*Problem statement*:
Reproduce the text on pf firewall rules below word for word, from its first line to its last.

*Text section*:
((

Then I block the escape routes:
block drop in on $lan_if proto tcp \
from $lan_if:network to any \
port 853
Port 853 is DNS-over-TLS (DoT). If I don’t block it, a clever device could bypass my DNS interception by encrypting its queries. Blocked. Similarly, I block port 5353 (mDNS) from leaving the LAN, because mDNS is a local discovery protocol and has no business traversing a router.
The result? I have complete visibility over every DNS query made by every device on my network. I can see what my smart TV is trying to resolve. I can see what my printer is phoning home to. And I can block it if I don’t like it. This is what owning your network actually means.
NAT: the boring but essential bit
NAT configuration in pf is pleasingly concise:
match out on egress inet \
from ($lan_if:network) to any \
nat-to (egress:0)
One line. That’s your entire outbound NAT. But the details matter.
(egress:0) uses parentheses to tell pf to dynamically track the current IP address of the egress interface. The :0 selects the first (usually only) IP address on that interface. If my ISP’s DHCP server assigns me a new address, pf picks up the change automatically. No reload needed. No pfctl -f /etc/pf.conf. It just works.
This is a bigger deal than it sounds. With iptables, a DHCP address change means re-running your NAT rules with the new IP, which usually means a script hooked into the DHCP client. With pf, the parenthetical syntax handles it natively. One less thing to break.
The match keyword is also important here. Unlike pass, match doesn’t make a pass/block decision. It just applies a transformation (NAT, in this case) to packets that meet the criteria. The actual pass/block decision happens later, in the filter rules. This separation of “what to transform” from “what to allow” is one of pf’s genuinely elegant design choices.

))

*Data visualization images*:
((

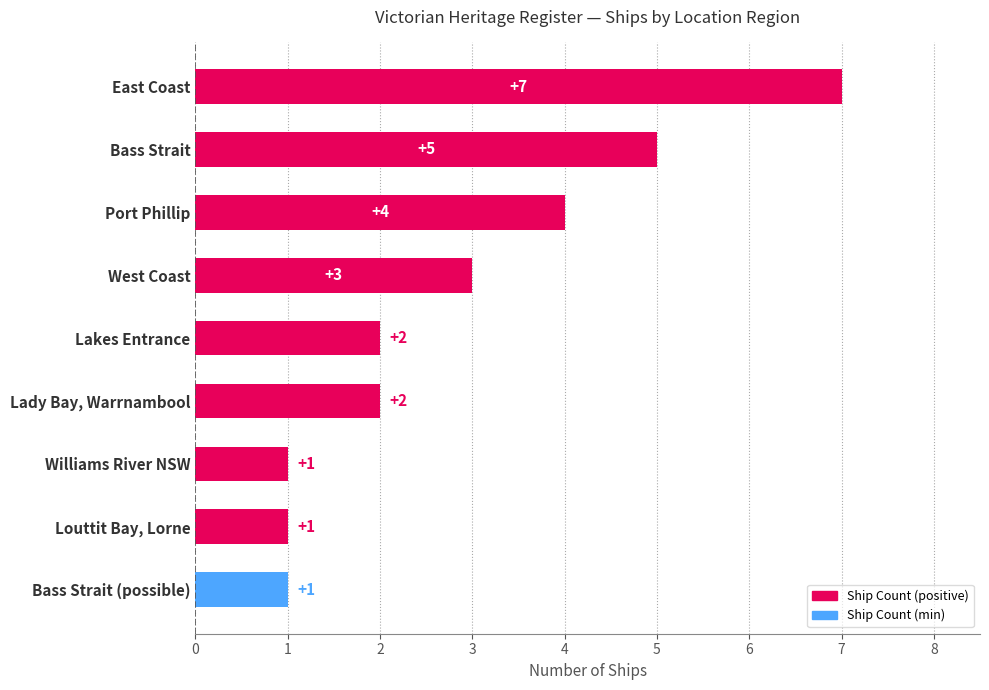

What is the greatest value displayed?

7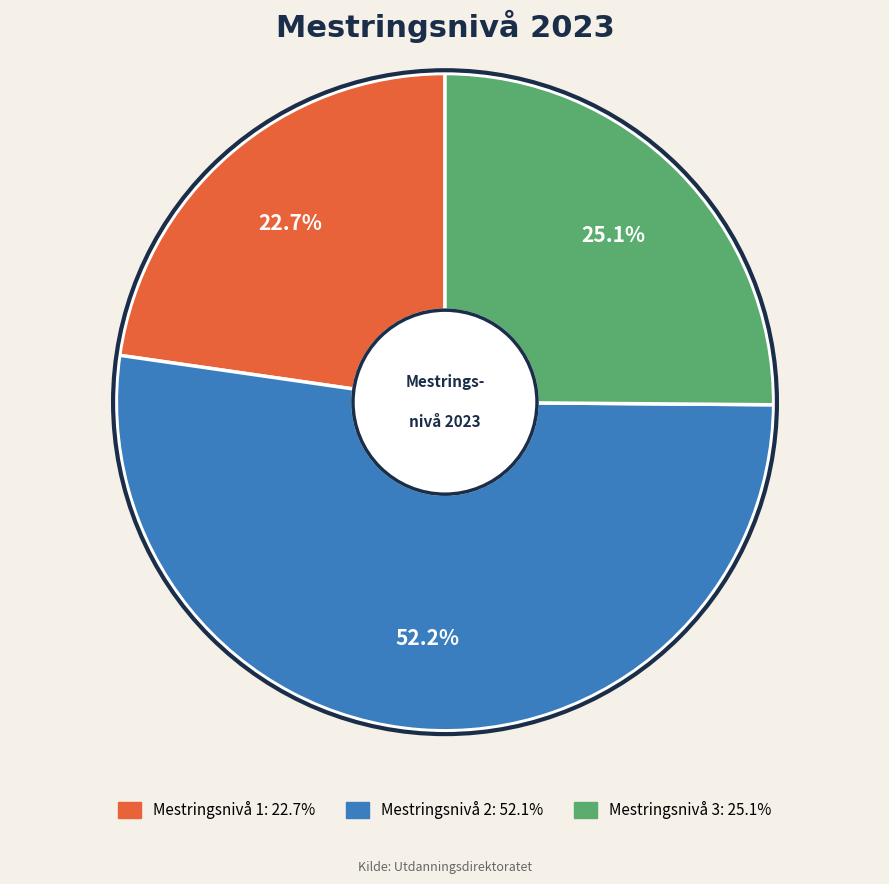

To the nearest percent, what portion does Mestringsnivå 3 represent?

25%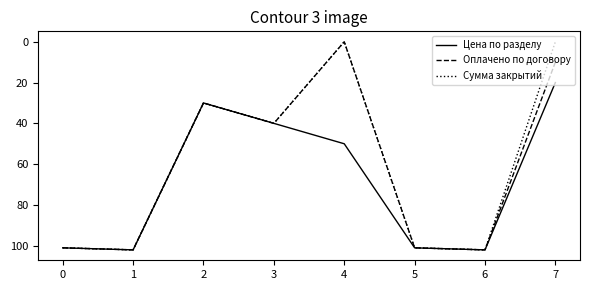

What are all the series names shown in the legend?

Цена по разделу, Оплачено по договору, Сумма закрытий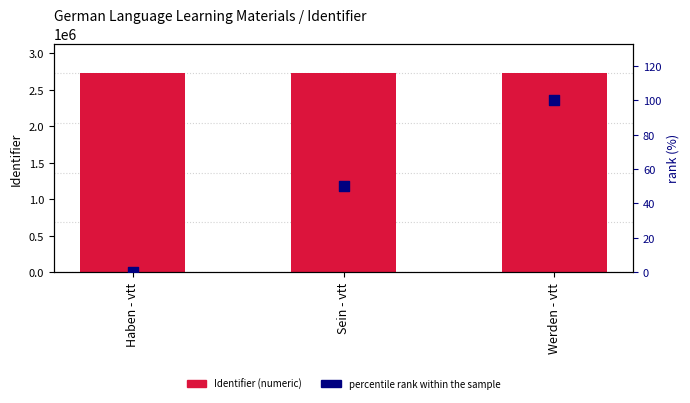

Which series has the largest Y range (max minus min)?

percentile rank within the sample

))

*Expected answer*:
Then I block the escape routes:
block drop in on $lan_if proto tcp \
from $lan_if:network to any \
port 853
Port 853 is DNS-over-TLS (DoT). If I don’t block it, a clever device could bypass my DNS interception by encrypting its queries. Blocked. Similarly, I block port 5353 (mDNS) from leaving the LAN, because mDNS is a local discovery protocol and has no business traversing a router.
The result? I have complete visibility over every DNS query made by every device on my network. I can see what my smart TV is trying to resolve. I can see what my printer is phoning home to. And I can block it if I don’t like it. This is what owning your network actually means.
NAT: the boring but essential bit
NAT configuration in pf is pleasingly concise:
match out on egress inet \
from ($lan_if:network) to any \
nat-to (egress:0)
One line. That’s your entire outbound NAT. But the details matter.
(egress:0) uses parentheses to tell pf to dynamically track the current IP address of the egress interface. The :0 selects the first (usually only) IP address on that interface. If my ISP’s DHCP server assigns me a new address, pf picks up the change automatically. No reload needed. No pfctl -f /etc/pf.conf. It just works.
This is a bigger deal than it sounds. With iptables, a DHCP address change means re-running your NAT rules with the new IP, which usually means a script hooked into the DHCP client. With pf, the parenthetical syntax handles it natively. One less thing to break.
The match keyword is also important here. Unlike pass, match doesn’t make a pass/block decision. It just applies a transformation (NAT, in this case) to packets that meet the criteria. The actual pass/block decision happens later, in the filter rules. This separation of “what to transform” from “what to allow” is one of pf’s genuinely elegant design choices.